◆ Task prompt ◆
Only the lines from the one with "lesser cost ? | | |" onward are wanted, through the last line of the entries, set down exactly.

(Data excerpts)
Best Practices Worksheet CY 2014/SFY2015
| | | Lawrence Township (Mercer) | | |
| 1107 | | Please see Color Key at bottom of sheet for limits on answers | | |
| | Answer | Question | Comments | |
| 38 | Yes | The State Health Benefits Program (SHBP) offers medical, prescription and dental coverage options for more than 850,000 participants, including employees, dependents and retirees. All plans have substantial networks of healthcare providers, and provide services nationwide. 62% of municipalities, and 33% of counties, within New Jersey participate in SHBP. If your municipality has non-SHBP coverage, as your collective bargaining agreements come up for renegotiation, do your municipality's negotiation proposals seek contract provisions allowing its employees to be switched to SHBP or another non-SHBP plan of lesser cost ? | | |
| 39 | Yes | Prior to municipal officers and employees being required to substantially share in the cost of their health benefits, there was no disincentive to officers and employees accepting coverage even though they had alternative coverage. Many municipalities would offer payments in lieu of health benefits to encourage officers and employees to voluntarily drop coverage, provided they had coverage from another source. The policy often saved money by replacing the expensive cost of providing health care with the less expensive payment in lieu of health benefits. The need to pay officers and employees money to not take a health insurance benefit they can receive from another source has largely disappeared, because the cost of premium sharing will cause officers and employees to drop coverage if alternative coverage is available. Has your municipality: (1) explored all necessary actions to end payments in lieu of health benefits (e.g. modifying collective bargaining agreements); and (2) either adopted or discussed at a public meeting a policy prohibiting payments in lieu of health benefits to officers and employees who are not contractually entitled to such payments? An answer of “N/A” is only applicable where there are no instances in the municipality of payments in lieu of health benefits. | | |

◆ Response to this task ◆
| 38 | Yes | The State Health Benefits Program (SHBP) offers medical, prescription and dental coverage options for more than 850,000 participants, including employees, dependents and retirees. All plans have substantial networks of healthcare providers, and provide services nationwide. 62% of municipalities, and 33% of counties, within New Jersey participate in SHBP. If your municipality has non-SHBP coverage, as your collective bargaining agreements come up for renegotiation, do your municipality's negotiation proposals seek contract provisions allowing its employees to be switched to SHBP or another non-SHBP plan of lesser cost ? | | |
| 39 | Yes | Prior to municipal officers and employees being required to substantially share in the cost of their health benefits, there was no disincentive to officers and employees accepting coverage even though they had alternative coverage. Many municipalities would offer payments in lieu of health benefits to encourage officers and employees to voluntarily drop coverage, provided they had coverage from another source. The policy often saved money by replacing the expensive cost of providing health care with the less expensive payment in lieu of health benefits. The need to pay officers and employees money to not take a health insurance benefit they can receive from another source has largely disappeared, because the cost of premium sharing will cause officers and employees to drop coverage if alternative coverage is available. Has your municipality: (1) explored all necessary actions to end payments in lieu of health benefits (e.g. modifying collective bargaining agreements); and (2) either adopted or discussed at a public meeting a policy prohibiting payments in lieu of health benefits to officers and employees who are not contractually entitled to such payments? An answer of “N/A” is only applicable where there are no instances in the municipality of payments in lieu of health benefits. | | |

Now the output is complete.